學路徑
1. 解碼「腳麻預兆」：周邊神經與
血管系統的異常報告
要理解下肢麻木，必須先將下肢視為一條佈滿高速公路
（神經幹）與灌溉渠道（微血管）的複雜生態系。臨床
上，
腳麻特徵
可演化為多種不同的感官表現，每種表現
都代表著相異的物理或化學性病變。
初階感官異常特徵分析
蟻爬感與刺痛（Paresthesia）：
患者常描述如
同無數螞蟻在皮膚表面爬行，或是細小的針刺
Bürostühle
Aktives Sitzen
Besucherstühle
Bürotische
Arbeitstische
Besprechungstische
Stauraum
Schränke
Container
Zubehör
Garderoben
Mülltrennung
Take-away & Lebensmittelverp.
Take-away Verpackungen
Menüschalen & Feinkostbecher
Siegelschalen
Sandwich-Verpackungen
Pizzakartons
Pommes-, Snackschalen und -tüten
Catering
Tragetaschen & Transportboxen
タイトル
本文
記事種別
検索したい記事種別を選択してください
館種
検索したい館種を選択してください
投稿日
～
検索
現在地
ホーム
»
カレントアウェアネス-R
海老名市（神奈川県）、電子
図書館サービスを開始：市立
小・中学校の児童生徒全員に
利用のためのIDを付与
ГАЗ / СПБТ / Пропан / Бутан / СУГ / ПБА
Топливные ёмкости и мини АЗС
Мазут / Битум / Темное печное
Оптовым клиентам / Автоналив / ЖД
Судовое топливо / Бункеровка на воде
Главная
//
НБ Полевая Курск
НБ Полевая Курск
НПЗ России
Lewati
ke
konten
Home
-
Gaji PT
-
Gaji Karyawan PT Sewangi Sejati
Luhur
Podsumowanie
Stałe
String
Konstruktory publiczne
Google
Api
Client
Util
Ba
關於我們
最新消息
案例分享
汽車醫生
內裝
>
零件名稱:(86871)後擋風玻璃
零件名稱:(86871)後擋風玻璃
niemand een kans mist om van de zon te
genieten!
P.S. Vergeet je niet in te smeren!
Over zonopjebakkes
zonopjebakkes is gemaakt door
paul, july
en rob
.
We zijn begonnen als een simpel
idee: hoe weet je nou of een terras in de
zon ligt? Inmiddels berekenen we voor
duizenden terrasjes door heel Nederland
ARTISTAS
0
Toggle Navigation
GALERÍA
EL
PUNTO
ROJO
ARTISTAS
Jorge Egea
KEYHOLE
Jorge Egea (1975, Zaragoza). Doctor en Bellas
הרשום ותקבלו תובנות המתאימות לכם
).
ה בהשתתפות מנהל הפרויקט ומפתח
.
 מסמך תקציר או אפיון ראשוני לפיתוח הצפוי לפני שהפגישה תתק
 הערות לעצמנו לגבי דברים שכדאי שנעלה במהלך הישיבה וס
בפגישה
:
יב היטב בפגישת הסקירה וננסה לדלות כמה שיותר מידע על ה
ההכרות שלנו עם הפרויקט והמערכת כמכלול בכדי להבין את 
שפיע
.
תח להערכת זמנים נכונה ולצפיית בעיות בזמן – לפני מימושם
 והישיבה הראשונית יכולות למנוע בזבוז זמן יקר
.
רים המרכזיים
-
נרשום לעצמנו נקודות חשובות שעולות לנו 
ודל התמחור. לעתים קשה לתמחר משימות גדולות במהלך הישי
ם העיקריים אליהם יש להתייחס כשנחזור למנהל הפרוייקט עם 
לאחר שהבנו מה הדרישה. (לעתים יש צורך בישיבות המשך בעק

==

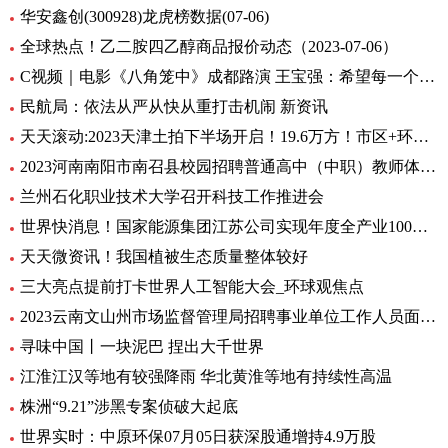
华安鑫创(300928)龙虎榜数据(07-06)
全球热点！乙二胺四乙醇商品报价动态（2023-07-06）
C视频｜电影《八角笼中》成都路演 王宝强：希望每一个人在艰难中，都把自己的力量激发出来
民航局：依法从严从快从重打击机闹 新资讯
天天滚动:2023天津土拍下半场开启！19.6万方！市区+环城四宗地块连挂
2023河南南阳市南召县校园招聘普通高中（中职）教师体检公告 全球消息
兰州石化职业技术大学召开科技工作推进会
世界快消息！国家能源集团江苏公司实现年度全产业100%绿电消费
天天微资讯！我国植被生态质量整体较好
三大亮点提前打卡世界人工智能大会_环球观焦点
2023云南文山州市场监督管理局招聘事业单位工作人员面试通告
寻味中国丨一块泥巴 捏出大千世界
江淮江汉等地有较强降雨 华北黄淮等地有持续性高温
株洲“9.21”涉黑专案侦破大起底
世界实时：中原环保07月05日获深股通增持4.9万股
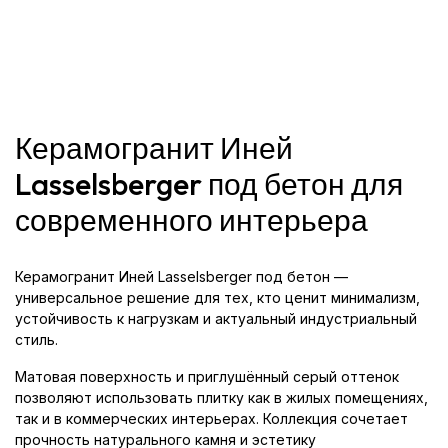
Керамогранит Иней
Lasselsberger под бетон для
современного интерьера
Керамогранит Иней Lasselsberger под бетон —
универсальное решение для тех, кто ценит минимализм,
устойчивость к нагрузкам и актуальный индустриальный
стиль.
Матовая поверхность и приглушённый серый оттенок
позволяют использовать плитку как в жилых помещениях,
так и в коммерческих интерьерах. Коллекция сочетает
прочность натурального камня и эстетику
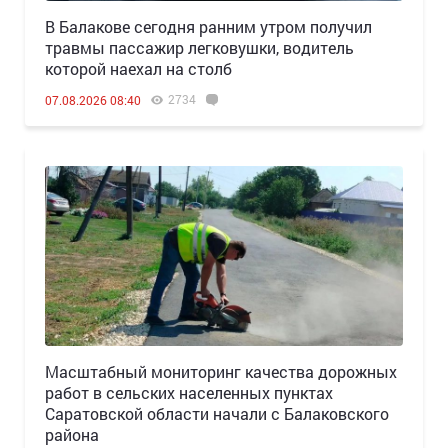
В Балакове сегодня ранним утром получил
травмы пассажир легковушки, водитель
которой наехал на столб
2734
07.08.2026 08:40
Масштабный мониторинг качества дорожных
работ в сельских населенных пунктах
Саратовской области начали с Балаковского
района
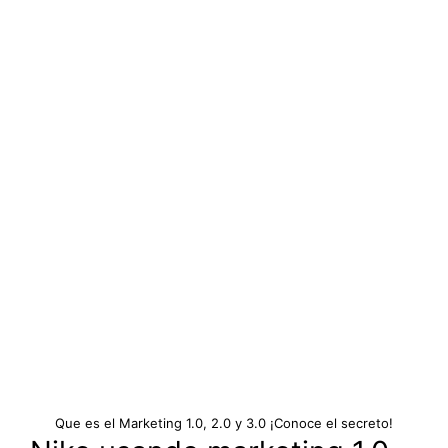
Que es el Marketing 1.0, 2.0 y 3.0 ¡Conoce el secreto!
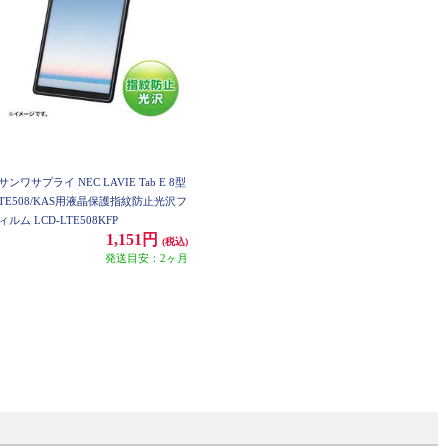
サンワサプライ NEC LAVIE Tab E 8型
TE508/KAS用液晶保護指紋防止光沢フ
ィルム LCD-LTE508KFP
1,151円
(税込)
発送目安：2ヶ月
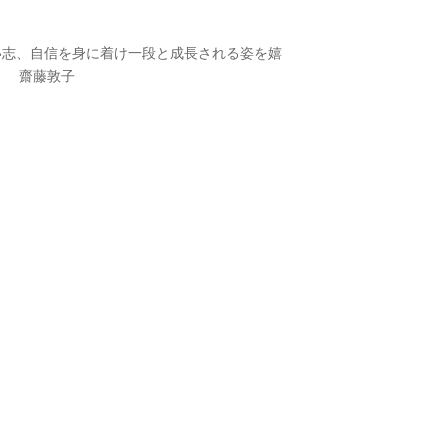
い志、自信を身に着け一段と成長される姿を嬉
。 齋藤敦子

** QUÉ SE PIDE **
¿Cuántas líneas de las entradas contienen la cadena "במהלך"? Indica solo el número y ten en cuenta que se distinguen mayúsculas y minúsculas.

** RESULTADO A CONTINUACIÓN **
2